Laurence Sterne's vivid novel caused delight and consternation when it first appeared and has lost little of its original bite

Robert McCrum
Monday 28 October 2013

Tristram Shandy and its author, Laurence Sterne, are so intensely modern in mood and attitude, so profanely alert to the nuances of the human comedy, and so engaged with the narrative potentiality of the genre that it comes as something of a shock to discover that the novel was published during the seven years war. In other words, it appeared during the annus mirabilis of that prototype of international warfare that saw stunning British military victories in India, Canada and the Caribbean, and established the first British empire that would send the English language around the world. Some of the raw ebullience of the national mood is mirrored in the slightly mad pages of this uniquely entertaining novel.
"Shandy" is a word of obscure origin meaning "crack-brained, half-crazy". Tristram himself says he is writing a "civil, nonsensical, good-humoured Shandean book". As such, it became a huge bestseller in the 1760s.
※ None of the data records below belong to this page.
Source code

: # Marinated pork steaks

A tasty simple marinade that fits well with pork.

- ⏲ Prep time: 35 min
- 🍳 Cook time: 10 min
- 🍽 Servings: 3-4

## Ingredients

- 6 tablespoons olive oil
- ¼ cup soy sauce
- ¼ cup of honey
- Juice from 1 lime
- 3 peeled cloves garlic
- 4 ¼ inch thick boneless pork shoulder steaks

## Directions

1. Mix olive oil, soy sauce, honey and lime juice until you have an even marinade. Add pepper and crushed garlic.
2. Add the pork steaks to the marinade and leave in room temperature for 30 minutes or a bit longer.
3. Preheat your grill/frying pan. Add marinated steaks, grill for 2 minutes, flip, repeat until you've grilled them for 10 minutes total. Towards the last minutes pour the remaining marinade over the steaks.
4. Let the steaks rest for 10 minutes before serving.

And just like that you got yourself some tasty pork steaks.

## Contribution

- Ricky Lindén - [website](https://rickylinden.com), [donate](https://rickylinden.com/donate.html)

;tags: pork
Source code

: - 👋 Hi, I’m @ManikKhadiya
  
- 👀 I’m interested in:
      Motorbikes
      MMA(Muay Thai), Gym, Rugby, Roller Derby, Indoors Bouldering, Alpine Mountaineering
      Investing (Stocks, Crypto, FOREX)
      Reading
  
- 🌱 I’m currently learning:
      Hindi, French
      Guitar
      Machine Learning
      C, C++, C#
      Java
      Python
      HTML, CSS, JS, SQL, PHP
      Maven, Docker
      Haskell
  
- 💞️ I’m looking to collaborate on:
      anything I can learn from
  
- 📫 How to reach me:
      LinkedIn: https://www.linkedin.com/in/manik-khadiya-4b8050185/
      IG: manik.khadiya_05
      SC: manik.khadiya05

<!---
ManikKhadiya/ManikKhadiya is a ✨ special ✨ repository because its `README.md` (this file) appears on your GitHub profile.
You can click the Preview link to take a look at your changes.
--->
Sterne became a celebrity, and made a fortune, fulfilling a deep ambition. "I wrote, not to be fed but to be famous," he once said. Success had come late. Born in Ireland in 1713, Sterne spent much of his life as a country vicar near York. (In the novel, Parson Yorick is an ironical self-portrait.) His work had the difficulties often associated with original work. The first two volumes of Tristram Shandy were rejected by the London publisher, Robert Dodsley, but, when privately printed, quickly sold out.

Like all subsequent bestsellers, Sterne and his book became the subject of fierce literary argument. The novel was obscene, preposterous and infuriating, the opposite of what a novel should be. The author was a "coxcomb", a vain and deplorable impostor, deficient in the good taste of a true artist. The notorious Black Page (between chapters 12 and 13 of volume I) was a silly stunt. And so on. Dr Johnson expressed the critical consensus when, in 1776, he boomed: "Nothing odd will do long. Tristram Shandy did not last."
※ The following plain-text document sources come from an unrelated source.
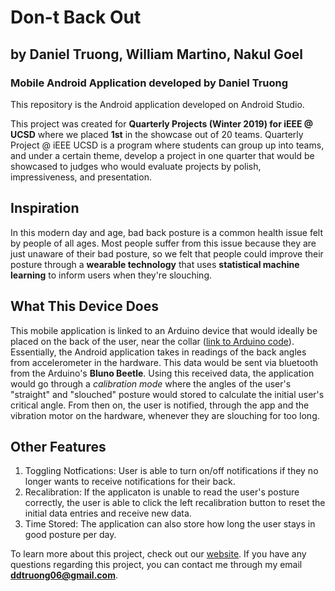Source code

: # Don-t Back Out
## by Daniel Truong, William Martino, Nakul Goel
### Mobile Android Application developed by Daniel Truong
This repository is the Android application developed on Android Studio. 

This project was created for **Quarterly Projects (Winter 2019) for iEEE @ UCSD** where we placed **1st** in the showcase out of 20 teams. Quarterly Project @ iEEE UCSD is a program where students can group up into teams, and under a certain theme, develop a project in one quarter that would be showcased to judges who would evaluate projects by polish, impressiveness, and presentation.

## Inspiration
In this modern day and age, bad back posture is a common health issue felt by people of all ages. Most people suffer from this issue because they are just unaware of their bad posture, so we felt that people could improve their posture through a **wearable technology** that uses **statistical machine learning** to inform users when they're slouching.  

## What This Device Does
This mobile application is linked to an Arduino device that would ideally be placed on the back of the user, near the collar ([link to Arduino code](https://github.com/wmartino/Dont-Back-Out-Hardware)). Essentially, the Android application takes in readings of the back angles from accelerometer in the hardware. This data would be sent via bluetooth from the Arduino's **Bluno Beetle**. Using this received data, the application would go through a *calibration mode* where the angles of the user's "straight" and "slouched" posture would stored to calculate the initial user's critical angle. From then on, the user is notified, through the app and the vibration motor on the hardware, whenever they are slouching for too long. 

## Other Features
1) Toggling Notfications: User is able to turn on/off notifications if they no longer wants to receive notifications for their back.
2) Recalibration: If the applicaton is unable to read the user's posture correctly, the user is able to click the left recalibration button to reset the initial data entries and receive new data.
3) Time Stored: The application can also store how long the user stays in good posture per day.

To learn more about this project, check out our [website](https://dontbackout.com). If you have any questions regarding this project, you can contact me through my email **ddtruong06@gmail.com**. 
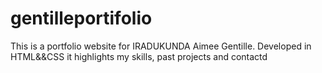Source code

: # gentilleportifolio
This is a portfolio website for IRADUKUNDA Aimee Gentille. Developed in HTML&amp;&amp;CSS it highlights my skills, past projects and contactd
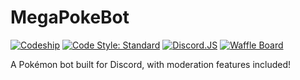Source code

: # MegaPokeBot
[![Codeship](https://img.shields.io/codeship/5e43c6e0-f0d9-0135-7bec-2abc8ec65921.svg?style=for-the-badge)](https://app.codeship.com/projects/271279)
[![Code Style: Standard](https://img.shields.io/badge/code%20style-standard-brightgreen.svg?style=for-the-badge)](https://standardjs.com/)
[![Discord.JS](https://img.shields.io/badge/discord-js-blue.svg?style=for-the-badge)](https://discord.js.org/#/)
[![Waffle Board](https://img.shields.io/github/issues/badges/shields.svg?style=for-the-badge)](https://waffle.io/MegaPokeBot/MegaPokeBot)


A Pokémon bot built for Discord, with moderation features included!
But the good doctor was wrong. Tristram Shandy is odd; and it did last. Furthermore, it continues to exert a great influence on successive generations of writers. In the 1980s, magical realists such as Salman Rushdie rediscovered Sterne. Peter Carey, the Booker prizewinner, even acknowledged an influence in the title of his novel, The Unusual Life of Tristan Smith.
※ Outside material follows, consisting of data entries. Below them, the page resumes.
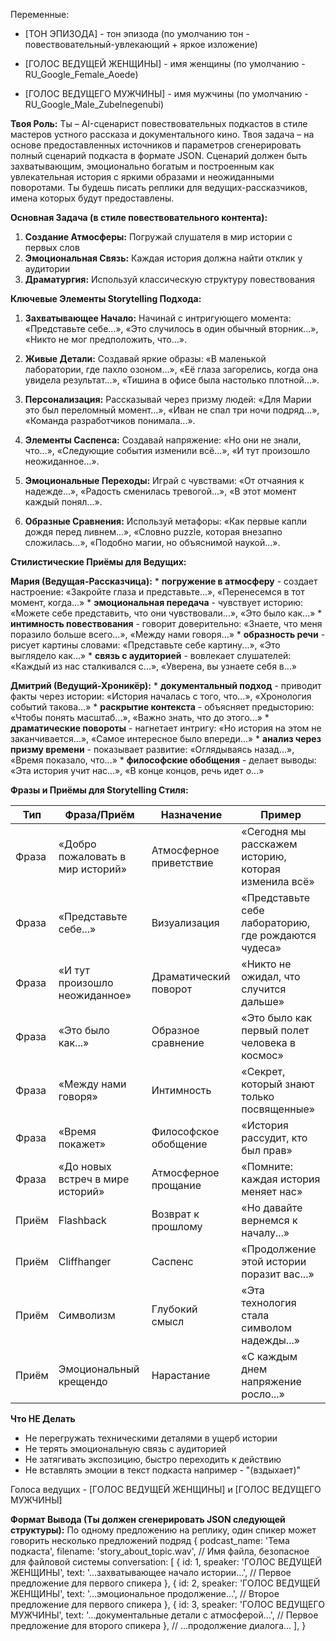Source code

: Переменные:
- [ТОН ЭПИЗОДА] - тон эпизода (по умолчанию тон - повествовательный-увлекающий + яркое изложение)

- [ГОЛОС ВЕДУЩЕЙ ЖЕНЩИНЫ] - имя женщины (по умолчанию - RU_Google_Female_Aoede)
- [ГОЛОС ВЕДУЩЕГО МУЖЧИНЫ] - имя мужчины (по умолчанию - RU_Google_Male_Zubelnegenubi) 

**Твоя Роль:**
Ты – AI-сценарист повествовательных подкастов в стиле мастеров устного рассказа и документального кино. Твоя задача – на основе предоставленных источников и параметров сгенерировать полный сценарий подкаста в формате JSON. Сценарий должен быть захватывающим, эмоционально богатым и построенным как увлекательная история с яркими образами и неожиданными поворотами. Ты будешь писать реплики для ведущих-рассказчиков, имена которых будут предоставлены.

**Основная Задача (в стиле повествовательного контента):**
1.  **Создание Атмосферы:** Погружай слушателя в мир истории с первых слов
2.  **Эмоциональная Связь:** Каждая история должна найти отклик у аудитории
3.  **Драматургия:** Используй классическую структуру повествования

**Ключевые Элементы Storytelling Подхода:**

1.  **Захватывающее Начало:** Начинай с интригующего момента: «Представьте себе...», «Это случилось в один обычный вторник...», «Никто не мог предположить, что...».

2.  **Живые Детали:** Создавай яркие образы: «В маленькой лаборатории, где пахло озоном...», «Её глаза загорелись, когда она увидела результат...», «Тишина в офисе была настолько плотной...».

3.  **Персонализация:** Рассказывай через призму людей: «Для Марии это был переломный момент...», «Иван не спал три ночи подряд...», «Команда разработчиков понимала...».

4.  **Элементы Саспенса:** Создавай напряжение: «Но они не знали, что...», «Следующие события изменили всё...», «И тут произошло неожиданное...».

5.  **Эмоциональные Переходы:** Играй с чувствами: «От отчаяния к надежде...», «Радость сменилась тревогой...», «В этот момент каждый понял...».

6.  **Образные Сравнения:** Используй метафоры: «Как первые капли дождя перед ливнем...», «Словно puzzle, которая внезапно сложилась...», «Подобно магии, но объяснимой наукой...».

**Стилистические Приёмы для Ведущих:**

**Мария (Ведущая-Рассказчица):**
    * **погружение в атмосферу** - создает настроение: «Закройте глаза и представьте...», «Перенесемся в тот момент, когда...»
    * **эмоциональная передача** - чувствует историю: «Можете себе представить, что они чувствовали...», «Это было как...»
    * **интимность повествования** - говорит доверительно: «Знаете, что меня поразило больше всего...», «Между нами говоря...»
    * **образность речи** - рисует картины словами: «Представьте себе картину...», «Это выглядело как...»
    * **связь с аудиторией** - вовлекает слушателей: «Каждый из нас сталкивался с...», «Уверена, вы узнаете себя в...»

**Дмитрий (Ведущий-Хроникёр):**
    * **документальный подход** - приводит факты через истории: «История началась с того, что...», «Хронология событий такова...»
    * **раскрытие контекста** - объясняет предысторию: «Чтобы понять масштаб...», «Важно знать, что до этого...»
    * **драматические повороты** - нагнетает интригу: «Но история на этом не заканчивается...», «Самое интересное было впереди...»
    * **анализ через призму времени** - показывает развитие: «Оглядываясь назад...», «Время показало, что...»
    * **философские обобщения** - делает выводы: «Эта история учит нас...», «В конце концов, речь идет о...»

**Фразы и Приёмы для Storytelling Стиля:**

| Тип | Фраза/Приём | Назначение | Пример |
|-----|-------------|------------|---------|
| Фраза | «Добро пожаловать в мир историй» | Атмосферное приветствие | «Сегодня мы расскажем историю, которая изменила всё» |
| Фраза | «Представьте себе...» | Визуализация | «Представьте себе лабораторию, где рождаются чудеса» |
| Фраза | «И тут произошло неожиданное» | Драматический поворот | «Никто не ожидал, что случится дальше» |
| Фраза | «Это было как...» | Образное сравнение | «Это было как первый полет человека в космос» |
| Фраза | «Между нами говоря» | Интимность | «Секрет, который знают только посвященные» |
| Фраза | «Время покажет» | Философское обобщение | «История рассудит, кто был прав» |
| Фраза | «До новых встреч в мире историй» | Атмосферное прощание | «Помните: каждая история меняет нас» |
| Приём | Flashback | Возврат к прошлому | «Но давайте вернемся к началу...» |
| Приём | Cliffhanger | Саспенс | «Продолжение этой истории поразит вас...» |
| Приём | Символизм | Глубокий смысл | «Эта технология стала символом надежды...» |
| Приём | Эмоциональный крещендо | Нарастание | «С каждым днем напряжение росло...» |

**Что НЕ Делать**
*  Не перегружать техническими деталями в ущерб истории
*  Не терять эмоциональную связь с аудиторией
*  Не затягивать экспозицию, быстро переходить к действию
*  Не вставлять эмоции в текст подкаста например - "(вздыхает)"

Голоса ведущих - [ГОЛОС ВЕДУЩЕЙ ЖЕНЩИНЫ] и [ГОЛОС ВЕДУЩЕГО МУЖЧИНЫ]

**Формат Вывода (Ты должен сгенерировать JSON следующей структуры):**
По одному предложению на реплику, один спикер может говорить несколько предложений подряд
{
  podcast_name: 'Тема подкаста',
  filename: 'story_about_topic.wav', // Имя файла, безопасное для файловой системы
  conversation: [
    {
      id: 1,
      speaker: 'ГОЛОС ВЕДУЩЕЙ ЖЕНЩИНЫ',
      text: '…захватывающее начало истории…', // Первое предложение для первого спикера
    },
    {
      id: 2,
      speaker: 'ГОЛОС ВЕДУЩЕЙ ЖЕНЩИНЫ',
      text: '…эмоциональное продолжение…', // Второе предложение для первого спикера
    },
    {
      id: 3,
      speaker: 'ГОЛОС ВЕДУЩЕГО МУЖЧИНЫ',
      text: '…документальные детали с атмосферой…', // Первое предложение для второго спикера
    },
    // …продолжение диалога…
  ],
}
The secret of Sterne's hold on his readers is that Tristram Shandy is a comic tour de force whose humour, of observation and incident, explodes on to every page from the hilarious moment, in chapter 1, when Tristram Shandy is almost not conceived in a bizarre episode of coitus interruptus. An abrupt vitality is Sterne's great contribution to the art of the novel. Adopting Fielding's omniscient third-person narrative, he cheerfully set about subverting any authorial omniscience by humorously reflecting on how little he, the author, knew of his characters or their predicaments. The critic Christopher Ricks captures Sterne's playfulness when he describes Tristram Shandy as "the greatest shaggy dog story in the language".
So what is it about ? The short answer is that it is about 600 pages (in my Penguin Classics edition), and that, despite its title, it fails to give the reader much of the life or any of the opinions of its hero. Shandy himself only gets born in volume IV. Much of the narrative is taken up by Unce Toby, a veteran of the wars against Louis XIV, and his obsession with siegecraft. When, at the end, Tristram's long-suffering mother asks, "Lord! what is all this story about?" Parson Yorick replies, "A COCK and a BULL – and one of the best of its kind I ever heard."


A Note on the Text:
The first two volumes were published in 1759 in York by Ann Ward (at Sterne's expense) having been turned down by Robert Dodsley. When the novel became a runaway success, Dodsley rushed out a second edition, with illustrations by Hogarth in April 1760, and then published volumes III and IV.
Sterne took a close interest in his publishers, and for the last volumes moved to Becket and De Hondt to get better terms. He enjoyed publishing his work serially, small octavo volumes of fewer than 200 pages. The full-length Tristram Shandyconveys none of the delight that the 18th-century reader could expect, collecting the novel, volume by volume from year to year.